▶ **Collected data entries**:
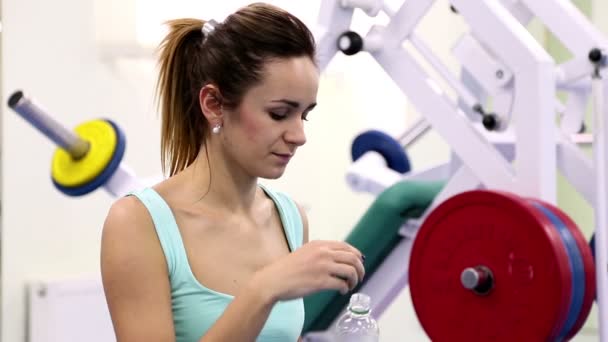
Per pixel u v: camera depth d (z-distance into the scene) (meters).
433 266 1.90
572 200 4.07
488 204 1.79
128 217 1.32
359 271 1.26
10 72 3.53
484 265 1.80
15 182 3.54
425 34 4.39
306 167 4.23
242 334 1.21
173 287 1.34
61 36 3.63
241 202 1.46
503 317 1.77
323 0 2.23
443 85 4.32
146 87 3.80
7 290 3.53
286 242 1.57
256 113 1.32
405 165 2.98
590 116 3.86
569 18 2.15
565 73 2.12
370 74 4.15
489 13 1.96
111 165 2.57
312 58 1.34
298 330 1.43
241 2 3.68
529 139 1.90
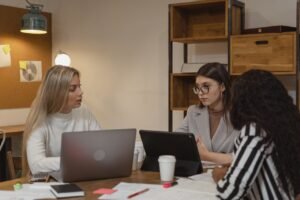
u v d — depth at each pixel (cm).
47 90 240
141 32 439
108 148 197
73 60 493
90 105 480
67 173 192
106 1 464
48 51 505
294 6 341
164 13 421
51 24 506
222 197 146
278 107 145
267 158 143
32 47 486
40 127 237
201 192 174
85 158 192
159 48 426
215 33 372
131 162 206
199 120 263
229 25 330
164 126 425
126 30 450
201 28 379
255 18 361
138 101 444
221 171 186
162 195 170
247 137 143
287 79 344
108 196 170
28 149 229
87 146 191
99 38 471
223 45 380
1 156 404
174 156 210
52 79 240
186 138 206
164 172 197
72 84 241
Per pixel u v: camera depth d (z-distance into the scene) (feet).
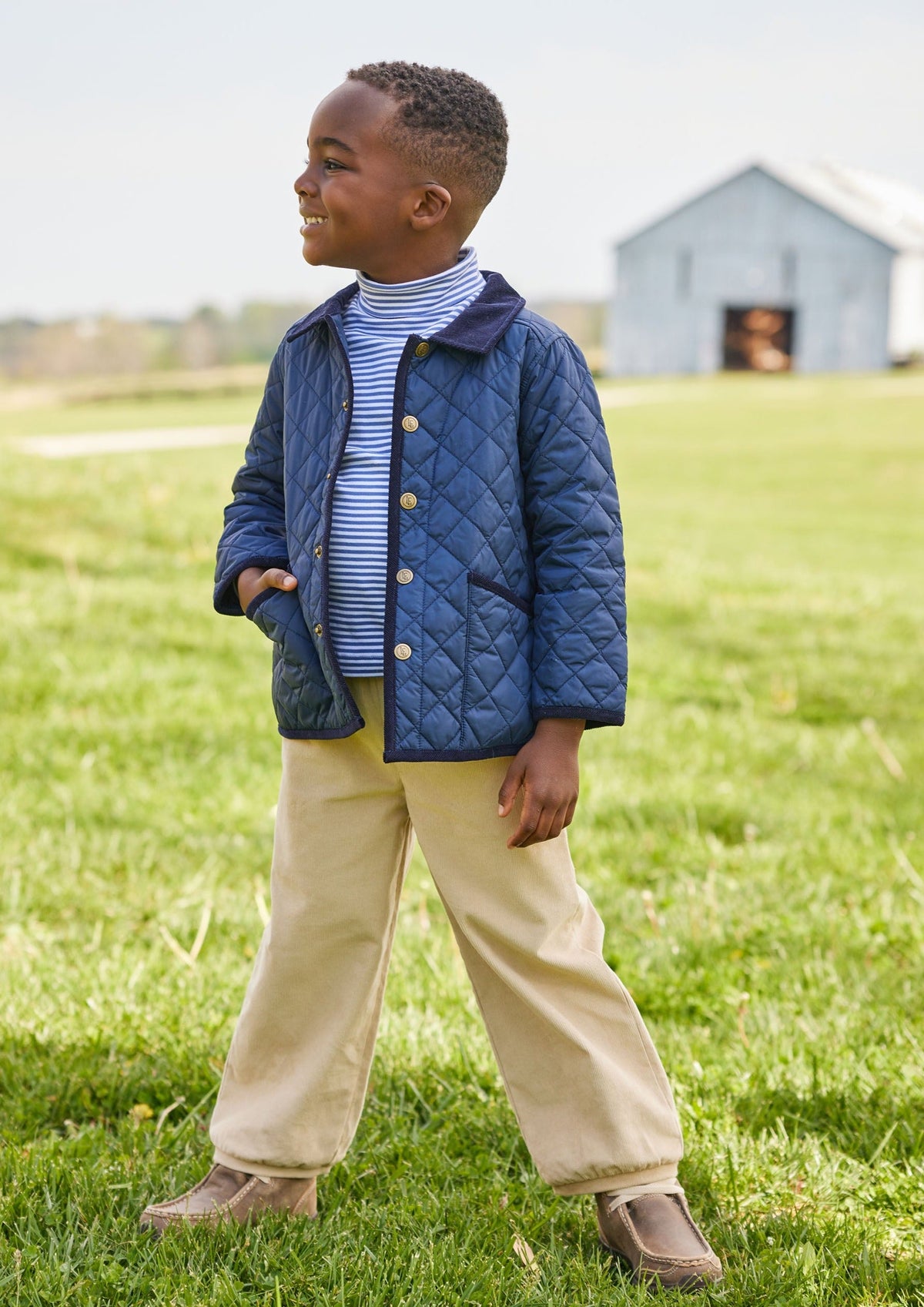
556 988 6.87
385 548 6.42
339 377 6.61
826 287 160.66
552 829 6.47
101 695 18.31
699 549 38.65
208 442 69.10
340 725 6.56
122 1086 8.73
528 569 6.53
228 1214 7.00
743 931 11.57
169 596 23.99
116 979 10.20
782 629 26.23
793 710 20.71
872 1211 7.52
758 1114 8.45
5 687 18.31
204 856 13.30
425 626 6.29
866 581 31.83
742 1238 7.11
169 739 16.84
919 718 20.36
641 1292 6.50
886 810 15.35
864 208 176.55
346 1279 6.60
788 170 169.17
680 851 13.80
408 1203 7.30
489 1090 8.82
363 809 6.84
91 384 150.10
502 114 6.61
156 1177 7.57
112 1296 6.48
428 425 6.34
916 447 75.51
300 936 6.92
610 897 12.51
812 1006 10.07
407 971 10.52
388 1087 8.77
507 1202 7.41
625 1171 6.86
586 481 6.41
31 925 11.35
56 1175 7.41
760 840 14.42
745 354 165.78
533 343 6.42
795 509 52.31
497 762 6.58
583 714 6.33
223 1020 9.55
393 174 6.34
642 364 167.53
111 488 31.99
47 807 14.16
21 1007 9.68
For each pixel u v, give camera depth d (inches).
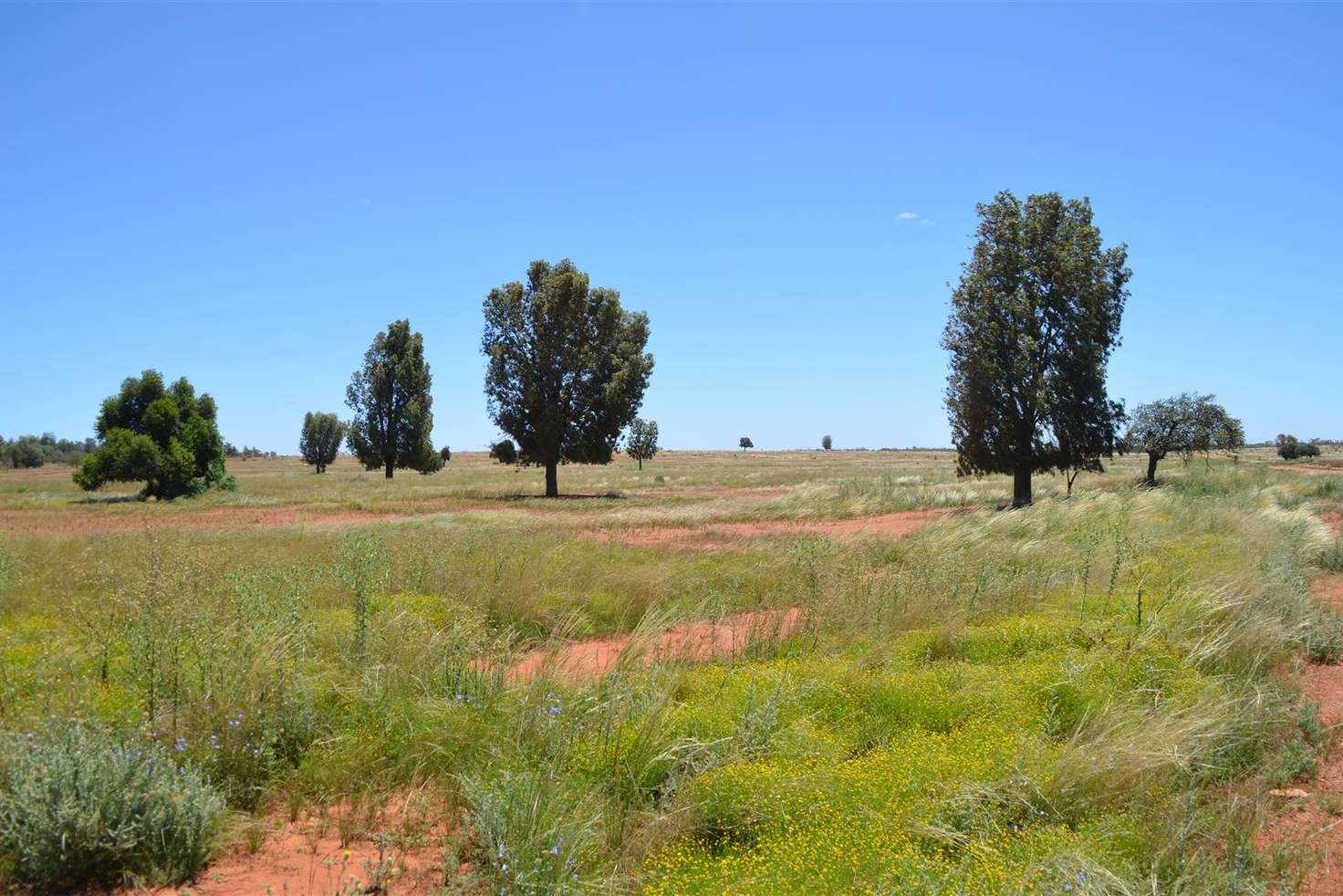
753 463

▶ **Task to complete**:
Search the entries above for the word "scene" and copy each line where it appears.

▶ **The answer**:
Per pixel u v: camera depth d (z-distance into the scene) (meters).
Per pixel u v: camera depth d (z-distance into the scene) (feet).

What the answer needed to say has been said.